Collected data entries
-----

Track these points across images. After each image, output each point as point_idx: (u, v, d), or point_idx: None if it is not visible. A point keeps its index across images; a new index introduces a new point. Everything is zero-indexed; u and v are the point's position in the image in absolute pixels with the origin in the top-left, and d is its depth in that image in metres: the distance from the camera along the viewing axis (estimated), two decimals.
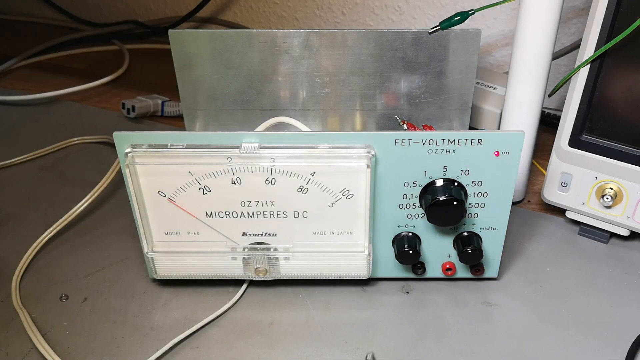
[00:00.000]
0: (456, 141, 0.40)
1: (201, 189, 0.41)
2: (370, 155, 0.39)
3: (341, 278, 0.45)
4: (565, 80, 0.47)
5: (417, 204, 0.42)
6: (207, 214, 0.42)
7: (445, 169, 0.41)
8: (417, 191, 0.42)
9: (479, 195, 0.42)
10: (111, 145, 0.64)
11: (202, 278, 0.45)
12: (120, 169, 0.44)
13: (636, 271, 0.48)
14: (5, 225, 0.54)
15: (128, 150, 0.40)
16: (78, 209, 0.53)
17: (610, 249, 0.50)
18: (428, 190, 0.41)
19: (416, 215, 0.43)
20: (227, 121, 0.55)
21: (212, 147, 0.40)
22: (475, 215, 0.43)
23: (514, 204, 0.55)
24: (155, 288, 0.47)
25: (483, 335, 0.42)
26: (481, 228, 0.43)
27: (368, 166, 0.39)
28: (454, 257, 0.45)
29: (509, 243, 0.50)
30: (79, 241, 0.52)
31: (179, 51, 0.52)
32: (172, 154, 0.40)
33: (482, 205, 0.42)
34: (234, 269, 0.45)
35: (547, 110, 0.67)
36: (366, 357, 0.40)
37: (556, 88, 0.49)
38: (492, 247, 0.44)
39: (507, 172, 0.41)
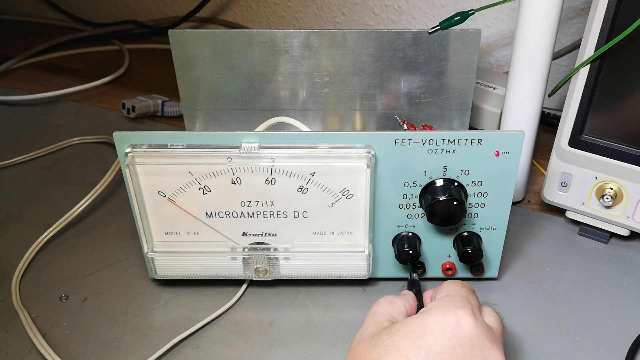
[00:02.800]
0: (456, 141, 0.40)
1: (201, 189, 0.41)
2: (370, 155, 0.39)
3: (341, 278, 0.45)
4: (565, 80, 0.47)
5: (417, 204, 0.42)
6: (207, 214, 0.42)
7: (445, 169, 0.41)
8: (417, 191, 0.42)
9: (479, 195, 0.42)
10: (111, 145, 0.64)
11: (202, 278, 0.45)
12: (120, 169, 0.44)
13: (636, 271, 0.48)
14: (5, 225, 0.54)
15: (128, 150, 0.40)
16: (78, 209, 0.53)
17: (610, 249, 0.50)
18: (428, 190, 0.41)
19: (416, 215, 0.43)
20: (227, 121, 0.55)
21: (212, 147, 0.40)
22: (475, 215, 0.43)
23: (514, 204, 0.55)
24: (155, 288, 0.47)
25: None
26: (481, 228, 0.43)
27: (368, 166, 0.39)
28: (454, 257, 0.45)
29: (509, 243, 0.50)
30: (79, 241, 0.52)
31: (179, 51, 0.52)
32: (172, 154, 0.40)
33: (482, 205, 0.42)
34: (234, 269, 0.45)
35: (547, 110, 0.67)
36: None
37: (556, 88, 0.49)
38: (492, 247, 0.44)
39: (507, 172, 0.41)
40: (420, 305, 0.39)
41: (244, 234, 0.43)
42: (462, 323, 0.32)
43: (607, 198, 0.47)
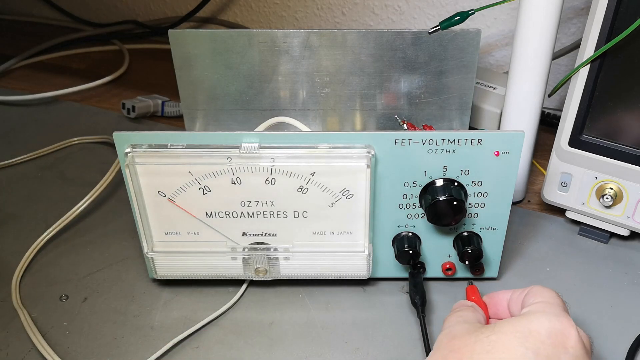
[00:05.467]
0: (456, 141, 0.40)
1: (201, 189, 0.41)
2: (370, 155, 0.39)
3: (341, 278, 0.45)
4: (565, 80, 0.47)
5: (417, 204, 0.42)
6: (207, 214, 0.42)
7: (445, 169, 0.41)
8: (417, 191, 0.42)
9: (479, 195, 0.42)
10: (111, 145, 0.64)
11: (202, 278, 0.45)
12: (120, 169, 0.44)
13: (636, 271, 0.48)
14: (5, 225, 0.54)
15: (128, 150, 0.40)
16: (78, 209, 0.53)
17: (610, 249, 0.50)
18: (428, 190, 0.41)
19: (416, 215, 0.43)
20: (227, 121, 0.55)
21: (212, 147, 0.40)
22: (475, 215, 0.43)
23: (514, 204, 0.55)
24: (155, 288, 0.47)
25: None
26: (481, 228, 0.43)
27: (368, 166, 0.39)
28: (454, 257, 0.45)
29: (509, 243, 0.50)
30: (79, 241, 0.52)
31: (179, 51, 0.52)
32: (172, 154, 0.40)
33: (482, 205, 0.42)
34: (234, 269, 0.45)
35: (547, 110, 0.67)
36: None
37: (556, 88, 0.49)
38: (492, 247, 0.44)
39: (507, 172, 0.41)
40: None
41: (244, 234, 0.43)
42: (568, 333, 0.32)
43: (607, 198, 0.47)
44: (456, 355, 0.32)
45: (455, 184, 0.41)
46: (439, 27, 0.48)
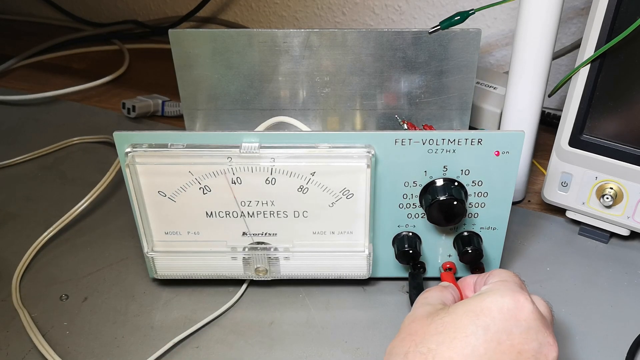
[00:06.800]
0: (456, 141, 0.40)
1: (201, 189, 0.41)
2: (371, 155, 0.39)
3: (341, 278, 0.45)
4: (565, 80, 0.47)
5: (417, 203, 0.42)
6: (207, 213, 0.42)
7: (445, 169, 0.41)
8: (417, 191, 0.42)
9: (479, 195, 0.42)
10: (111, 145, 0.64)
11: (202, 278, 0.45)
12: (120, 169, 0.44)
13: (636, 271, 0.48)
14: (5, 225, 0.54)
15: (128, 150, 0.40)
16: (78, 209, 0.53)
17: (610, 249, 0.50)
18: (428, 190, 0.41)
19: (416, 215, 0.43)
20: (227, 121, 0.55)
21: (212, 147, 0.40)
22: (475, 215, 0.43)
23: (514, 203, 0.55)
24: (155, 288, 0.47)
25: None
26: (481, 228, 0.43)
27: (368, 166, 0.39)
28: (454, 257, 0.45)
29: (509, 243, 0.50)
30: (79, 241, 0.52)
31: (179, 51, 0.52)
32: (172, 154, 0.40)
33: (482, 205, 0.42)
34: (234, 268, 0.45)
35: (547, 110, 0.67)
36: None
37: (556, 88, 0.49)
38: (492, 247, 0.44)
39: (507, 171, 0.41)
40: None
41: (244, 233, 0.43)
42: (521, 307, 0.33)
43: (607, 198, 0.47)
44: (412, 338, 0.33)
45: (456, 183, 0.41)
46: (439, 27, 0.48)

-----

▸ WHAT THE TASK ASKS:
Say again, exactly, only those lines of the records that run from the start through the line with "25: (483, 335, 0.42)". Pictures are to be skipped.

▸ WRITTEN RESPONSE:
Track these points across images. After each image, output each point as point_idx: (u, v, d), or point_idx: None if it is not visible. A point keeps its index across images; a new index introduces a new point. Everything is zero-indexed; u and v are the point's position in the image in absolute pixels with the origin in the top-left, and d is its depth in that image in metres: the distance from the camera along the viewing axis (estimated), two decimals.
[00:00.000]
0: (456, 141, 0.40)
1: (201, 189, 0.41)
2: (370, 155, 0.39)
3: (341, 278, 0.45)
4: (565, 80, 0.47)
5: (417, 204, 0.42)
6: (207, 214, 0.42)
7: (445, 169, 0.41)
8: (417, 191, 0.42)
9: (479, 195, 0.42)
10: (111, 145, 0.64)
11: (202, 278, 0.45)
12: (120, 169, 0.44)
13: (636, 271, 0.48)
14: (5, 225, 0.54)
15: (128, 150, 0.40)
16: (78, 209, 0.53)
17: (610, 249, 0.50)
18: (428, 190, 0.41)
19: (416, 215, 0.43)
20: (227, 121, 0.55)
21: (212, 147, 0.40)
22: (475, 215, 0.43)
23: (514, 204, 0.55)
24: (155, 288, 0.47)
25: (483, 335, 0.42)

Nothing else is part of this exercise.